Back in 1994, one of the things on my wish list was to implement mobile data computers in patrol cars for Lincoln police officers. Clair Lindquist, our IT manager, and Sgt. Todd Beam were my collaborators. We occasionally walked downtown for lunch, often accompanied by Tim Travis from the City Information Services Division.
The four of us brainstormed at the food court from time to time about exactly what we hoped to accomplish with mobile data, and how we could get there. While delivering dispatch information and messaging between units were two of the functions we sought, our real dream was to give officers in the field access to the same rich information resources they enjoyed at headquarters, where they could use terminals to access our growing database: the LPD Records Management System.

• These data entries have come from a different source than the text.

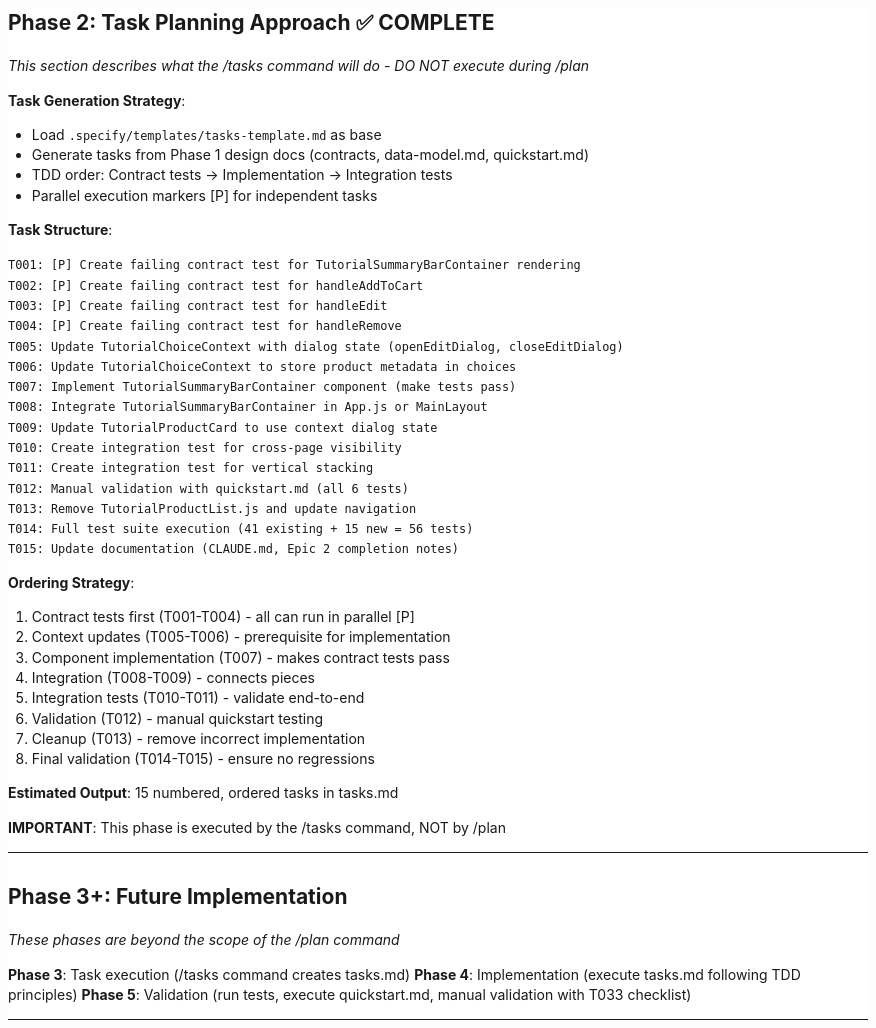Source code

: 
## Phase 2: Task Planning Approach ✅ COMPLETE
*This section describes what the /tasks command will do - DO NOT execute during /plan*

**Task Generation Strategy**:
- Load `.specify/templates/tasks-template.md` as base
- Generate tasks from Phase 1 design docs (contracts, data-model.md, quickstart.md)
- TDD order: Contract tests → Implementation → Integration tests
- Parallel execution markers [P] for independent tasks

**Task Structure**:
```
T001: [P] Create failing contract test for TutorialSummaryBarContainer rendering
T002: [P] Create failing contract test for handleAddToCart
T003: [P] Create failing contract test for handleEdit
T004: [P] Create failing contract test for handleRemove
T005: Update TutorialChoiceContext with dialog state (openEditDialog, closeEditDialog)
T006: Update TutorialChoiceContext to store product metadata in choices
T007: Implement TutorialSummaryBarContainer component (make tests pass)
T008: Integrate TutorialSummaryBarContainer in App.js or MainLayout
T009: Update TutorialProductCard to use context dialog state
T010: Create integration test for cross-page visibility
T011: Create integration test for vertical stacking
T012: Manual validation with quickstart.md (all 6 tests)
T013: Remove TutorialProductList.js and update navigation
T014: Full test suite execution (41 existing + 15 new = 56 tests)
T015: Update documentation (CLAUDE.md, Epic 2 completion notes)
```

**Ordering Strategy**:
1. Contract tests first (T001-T004) - all can run in parallel [P]
2. Context updates (T005-T006) - prerequisite for implementation
3. Component implementation (T007) - makes contract tests pass
4. Integration (T008-T009) - connects pieces
5. Integration tests (T010-T011) - validate end-to-end
6. Validation (T012) - manual quickstart testing
7. Cleanup (T013) - remove incorrect implementation
8. Final validation (T014-T015) - ensure no regressions

**Estimated Output**: 15 numbered, ordered tasks in tasks.md

**IMPORTANT**: This phase is executed by the /tasks command, NOT by /plan

---

## Phase 3+: Future Implementation
*These phases are beyond the scope of the /plan command*

**Phase 3**: Task execution (/tasks command creates tasks.md)
**Phase 4**: Implementation (execute tasks.md following TDD principles)
**Phase 5**: Validation (run tests, execute quickstart.md, manual validation with T033 checklist)

---
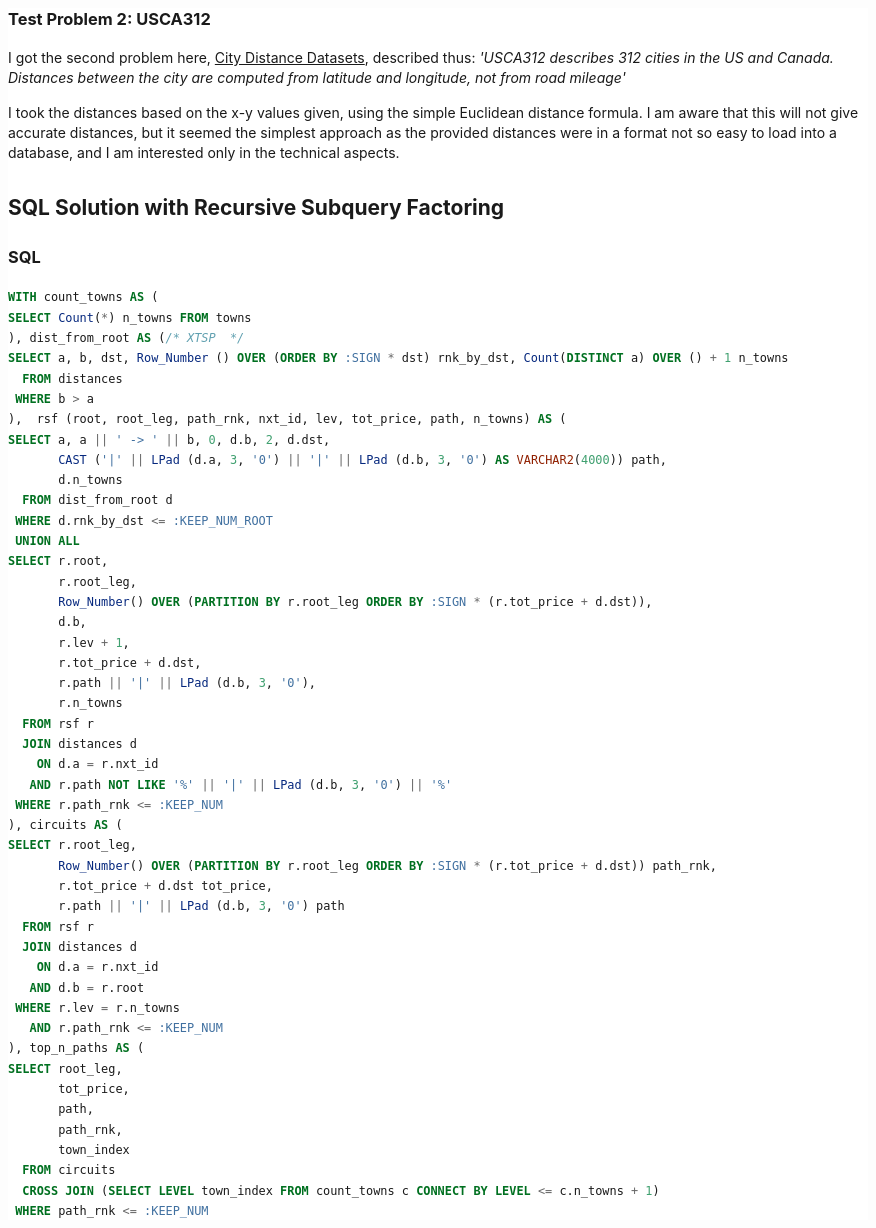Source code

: ### Test Problem 2: USCA312

I got the second problem here, [City Distance Datasets](http://people.sc.fsu.edu/~jburkardt/datasets/cities/cities.html), described thus: _'USCA312 describes 312 cities in the US and Canada. Distances between the city are computed from latitude and longitude, not from road mileage'_

I took the distances based on the x-y values given, using the simple Euclidean distance formula. I am aware that this will not give accurate distances, but it seemed the simplest approach as the provided distances were in a format not so easy to load into a database, and I am interested only in the technical aspects.

## SQL Solution with Recursive Subquery Factoring

### SQL

```sql
WITH count_towns AS (
SELECT Count(*) n_towns FROM towns
), dist_from_root AS (/* XTSP  */
SELECT a, b, dst, Row_Number () OVER (ORDER BY :SIGN * dst) rnk_by_dst, Count(DISTINCT a) OVER () + 1 n_towns
  FROM distances
 WHERE b > a
),  rsf (root, root_leg, path_rnk, nxt_id, lev, tot_price, path, n_towns) AS (
SELECT a, a || ' -> ' || b, 0, d.b, 2, d.dst, 
       CAST ('|' || LPad (d.a, 3, '0') || '|' || LPad (d.b, 3, '0') AS VARCHAR2(4000)) path,
       d.n_towns
  FROM dist_from_root d
 WHERE d.rnk_by_dst <= :KEEP_NUM_ROOT
 UNION ALL
SELECT r.root,
       r.root_leg,
       Row_Number() OVER (PARTITION BY r.root_leg ORDER BY :SIGN * (r.tot_price + d.dst)),
       d.b,
       r.lev + 1,
       r.tot_price + d.dst,
       r.path || '|' || LPad (d.b, 3, '0'),
       r.n_towns
  FROM rsf r
  JOIN distances d
    ON d.a = r.nxt_id
   AND r.path NOT LIKE '%' || '|' || LPad (d.b, 3, '0') || '%'
 WHERE r.path_rnk <= :KEEP_NUM
), circuits AS (
SELECT r.root_leg,
       Row_Number() OVER (PARTITION BY r.root_leg ORDER BY :SIGN * (r.tot_price + d.dst)) path_rnk,
       r.tot_price + d.dst tot_price,
       r.path || '|' || LPad (d.b, 3, '0') path
  FROM rsf r
  JOIN distances d
    ON d.a = r.nxt_id
   AND d.b = r.root
 WHERE r.lev = r.n_towns
   AND r.path_rnk <= :KEEP_NUM
), top_n_paths AS (
SELECT root_leg,
       tot_price,
       path,
       path_rnk,
       town_index
  FROM circuits
  CROSS JOIN (SELECT LEVEL town_index FROM count_towns c CONNECT BY LEVEL <= c.n_towns + 1)
 WHERE path_rnk <= :KEEP_NUM
```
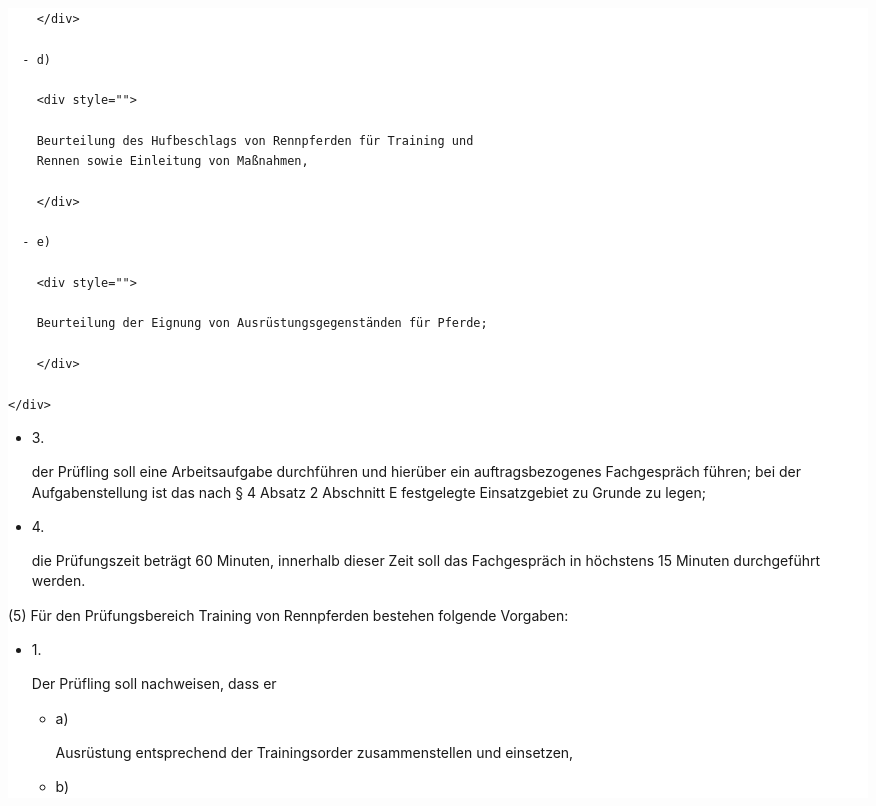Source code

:         </div>
    
      - d)
        
        <div style="">
        
        Beurteilung des Hufbeschlags von Rennpferden für Training und
        Rennen sowie Einleitung von Maßnahmen,
        
        </div>
    
      - e)
        
        <div style="">
        
        Beurteilung der Eignung von Ausrüstungsgegenständen für Pferde;
        
        </div>
    
    </div>

  - 3\.
    
    <div style="">
    
    der Prüfling soll eine Arbeitsaufgabe durchführen und hierüber ein
    auftragsbezogenes Fachgespräch führen; bei der Aufgabenstellung ist
    das nach § 4 Absatz 2 Abschnitt E festgelegte Einsatzgebiet zu
    Grunde zu legen;
    
    </div>

  - 4\.
    
    <div style="">
    
    die Prüfungszeit beträgt 60 Minuten, innerhalb dieser Zeit soll das
    Fachgespräch in höchstens 15 Minuten durchgeführt werden.
    
    </div>

</div>

<div class="jurAbsatz">

(5) Für den Prüfungsbereich Training von Rennpferden bestehen folgende
Vorgaben:

  - 1\.
    
    <div style="">
    
    Der Prüfling soll nachweisen, dass er
    
      - a)
        
        <div style="">
        
        Ausrüstung entsprechend der Trainingsorder zusammenstellen und
        einsetzen,
        
        </div>
    
      - b)
        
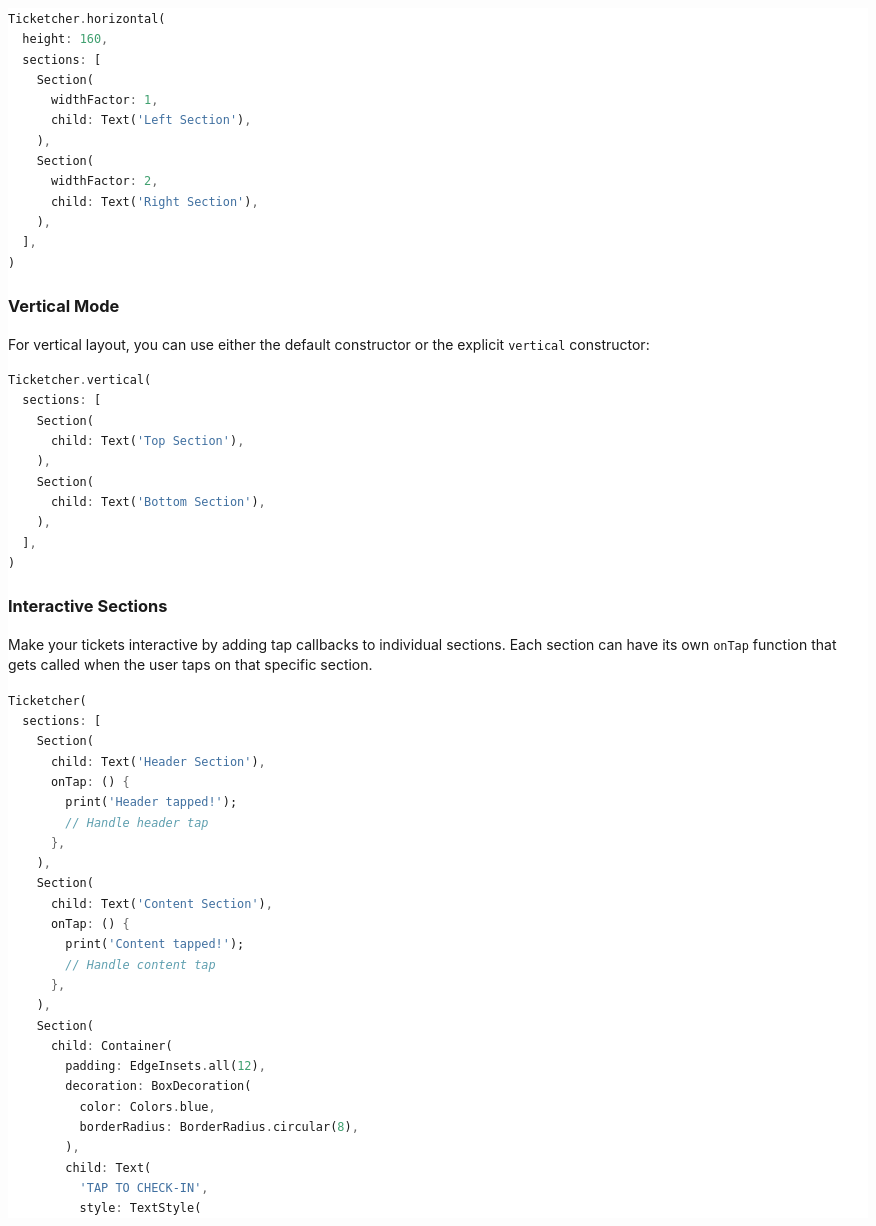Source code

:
 ```dart
Ticketcher.horizontal(
  height: 160,
  sections: [
    Section(
      widthFactor: 1,
      child: Text('Left Section'),
    ),
    Section(
      widthFactor: 2,
      child: Text('Right Section'),
    ),
  ],
)
```

### Vertical Mode

For vertical layout, you can use either the default constructor or the explicit `vertical` constructor:

```dart
Ticketcher.vertical(
  sections: [
    Section(
      child: Text('Top Section'),
    ),
    Section(
      child: Text('Bottom Section'),
    ),
  ],
)
```

### Interactive Sections

Make your tickets interactive by adding tap callbacks to individual sections. Each section can have its own `onTap` function that gets called when the user taps on that specific section.

```dart
Ticketcher(
  sections: [
    Section(
      child: Text('Header Section'),
      onTap: () {
        print('Header tapped!');
        // Handle header tap
      },
    ),
    Section(
      child: Text('Content Section'),
      onTap: () {
        print('Content tapped!');
        // Handle content tap
      },
    ),
    Section(
      child: Container(
        padding: EdgeInsets.all(12),
        decoration: BoxDecoration(
          color: Colors.blue,
          borderRadius: BorderRadius.circular(8),
        ),
        child: Text(
          'TAP TO CHECK-IN',
          style: TextStyle(
```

I had some ideas; Clair, Todd, and Tim, though, had something more: talent. The next few years involved a flurry of activity. A bond issue was floated to upgrade the radio system to support mobile data; we ported much of our RMS to .html output that could be consumed in a browser; we sought grant and budget funding to support the efforts, and so forth. There was a political side, too. Not everyone at LPD was on board with the concept, and naysayers were flexing their muscle. I remember very well being called out at a City Council meeting by a council member who "had heard from several officers" that this was an unnecessary boondoggle.
By the end of the decade, though, we were well on the way, Todd was installing mobile data computers in each new model years' patrol cars, and Clair was continuing to add more functionality as opportunities arose. By the middle of the next decade, the fleet was fully equipped. We had also brought Lincoln Fire & Rescue and the Lancaster County Sheriff's Office aboard in mobile data. It didn't stop there, either, as we extended our mobile data network regionally, bringing in a dozen other Southeast Nebraska agencies, such as Thayer County, Milford, Seward, Nemaha County, York, Otoe County, NSP, UNL, and more.
Fast forward to Monday, June 2, 2014. As usual, I was reading a few police reports in the living room over my first cup of coffee, when I came across B4-048400. It was a nice case in which Officer Joshua Schaaf spotted a car with stolen license plates, determined the identity of the two occupants despite misdirection, located some pharmaceuticals and recognized them as controlled substances, and confirmed some outstanding arrest warrants.
The officer had used his mobile data computer to do all of these things, accessing the nationwide NCIC database, the State NCIS database, the Lincoln police RMS, our local mug shot system, and an online pill identifier app from WebMD. Of particular note to me was his use of the "known associates" feature in our RMS, whereby the officer selects a name, and looks for any other names this person has been associated with on any other police reports in the past 34 years. This pretty quickly ended the ruse and provided the true name of one of the defendant who had been deceitful.
This kind of thing goes on regularly these days, but as I read the officer's probable cause affidavits on these two arrests yesterday morning, I couldn't help reflecting on the fact that we had accomplished precisely what we had hoped to do when we started down this path 20 years ago: provided some valuable resources to police officers in the front seat of the patrol car, and now even in the palm of their hand.